A team of USC Dornsife scientists has developed a robust, efficient method of using hydrogen as a fuel source.

Hydrogen makes a great fuel because it can be converted easily to electricity in a fuel cell and because it is carbon free. The downside of hydrogen is that, because it is a gas, it can only be stored in high pressure or cryogenic tanks.

In a vehicle with a tank full of hydrogen, “if you got into a wreck, you’d have a problem,” said Travis Williams, assistant professor of chemistry in USC Dornsife.

A possible solution is to store hydrogen in a safe chemical form. Earlier this year, Williams, along with USC Dornsife postdoctoral researcher Brian L. Conley and USC Dornsife alumnus Denver Guess, figured out a way to release hydrogen from an innocuous chemical material — ammonia borane, a nitrogen-boron complex — that can be stored as a stable solid.

Now the team has developed a catalyst system that releases enough hydrogen from its storage in ammonia borane to make it usable as a fuel source. Moreover, the system is air-stable and reusable, unlike other systems for hydrogen storage on boron and metal hydrides.

The research was published this month in the Journal of the American Chemical Society.

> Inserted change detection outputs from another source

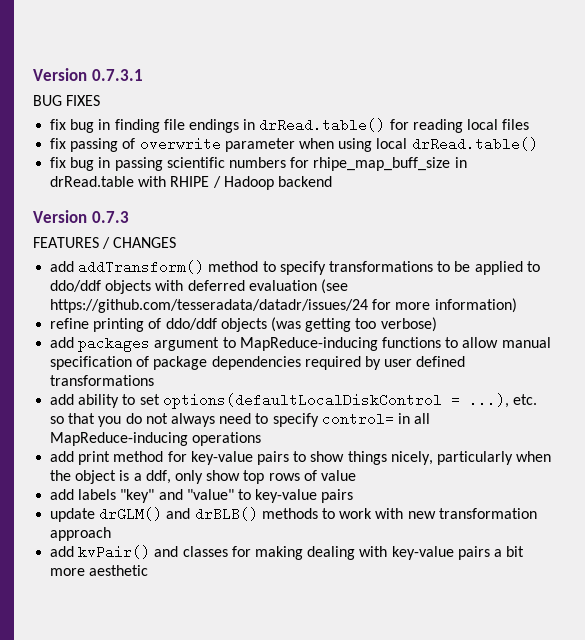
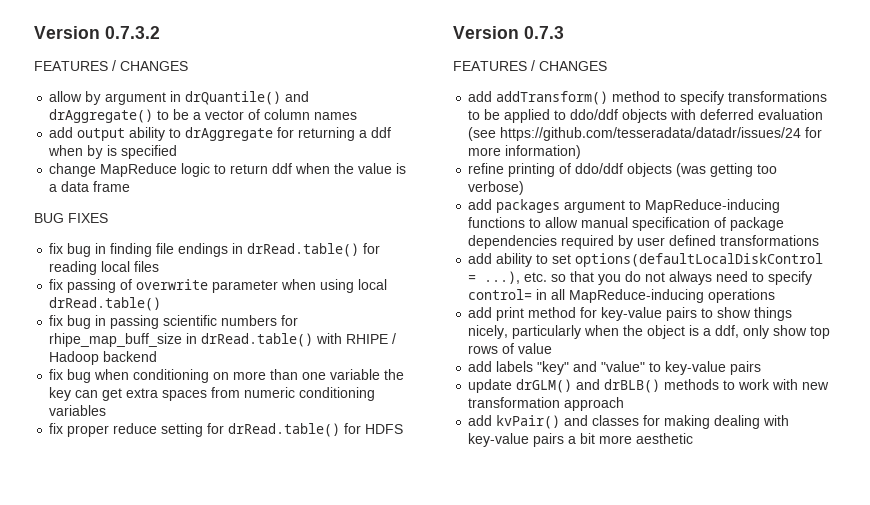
[33,68,143,81] Version 0.7.3.1 -> [34,26,160,39] [34,60,188,71] [49,91,310,105] [49,109,358,123] [49,127,392,141] [48,145,178,159] [49,163,407,177] [49,181,131,192] Version 0.7.3.2 // FEATURES / CHANGES // allow by argument in drQuantile() and drAggregate() to be a vector of column names // add output ability to drAggregate for returning a ddf when by is specified // change MapReduce logic to return ddf when the value is a data frame
[50,176,135,187] drRead.table -> [201,333,314,347] drRead.table()
(332, 181) none -> [49,369,405,383] [49,387,376,401] [49,405,107,416] [49,423,404,437] // fix bug when conditioning on more than one variable the key can get extra spaces from numeric conditioning variables // fix proper reduce setting for drRead.table() for HDFS

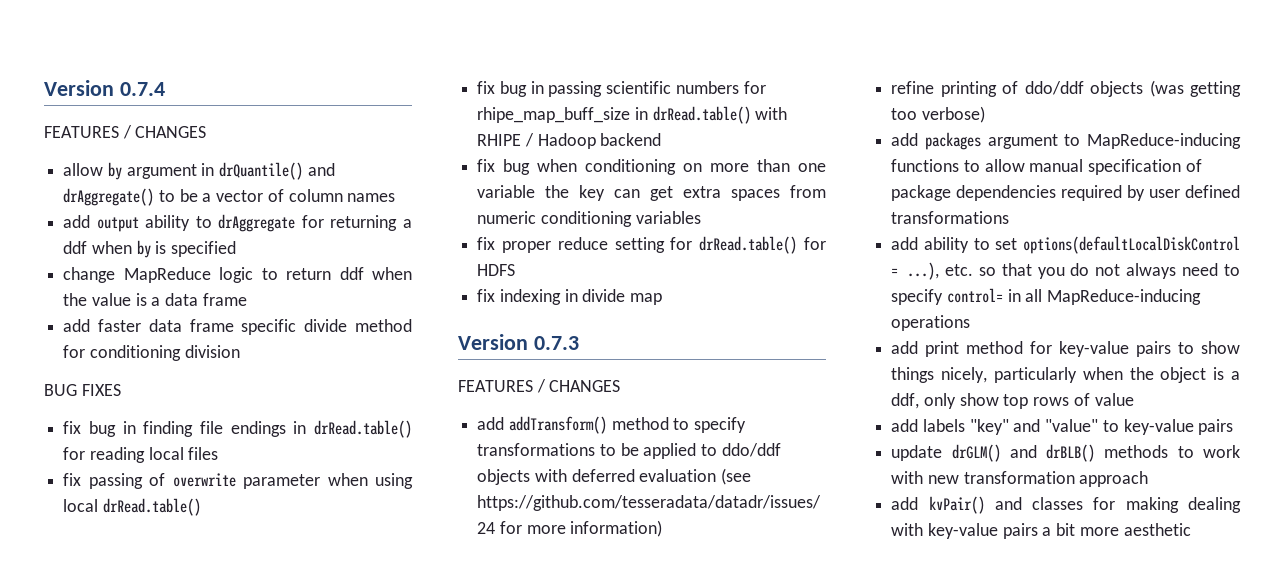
[34,26,160,39] Version 0.7.3.2 -> [44,80,165,96] Version 0.7.4
(131, 186) none -> [63,319,412,335] [63,345,240,361] // add faster data frame specific divide method for conditioning division
(404, 429) none -> [477,289,663,305] // fix indexing in divide map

“Ours is the first game in town for reusable, air-stabile ammonia borane dehydrogenation,” Williams said, adding that the USC Stevens Institute for Innovation is in the process of patenting the system.

The system is sufficiently lightweight and efficient to have potential fuel applications ranging from motor-driven cycles to small aircraft, he said.

The research was funded by the Hydrocarbon Research Foundation and the National Science Foundation.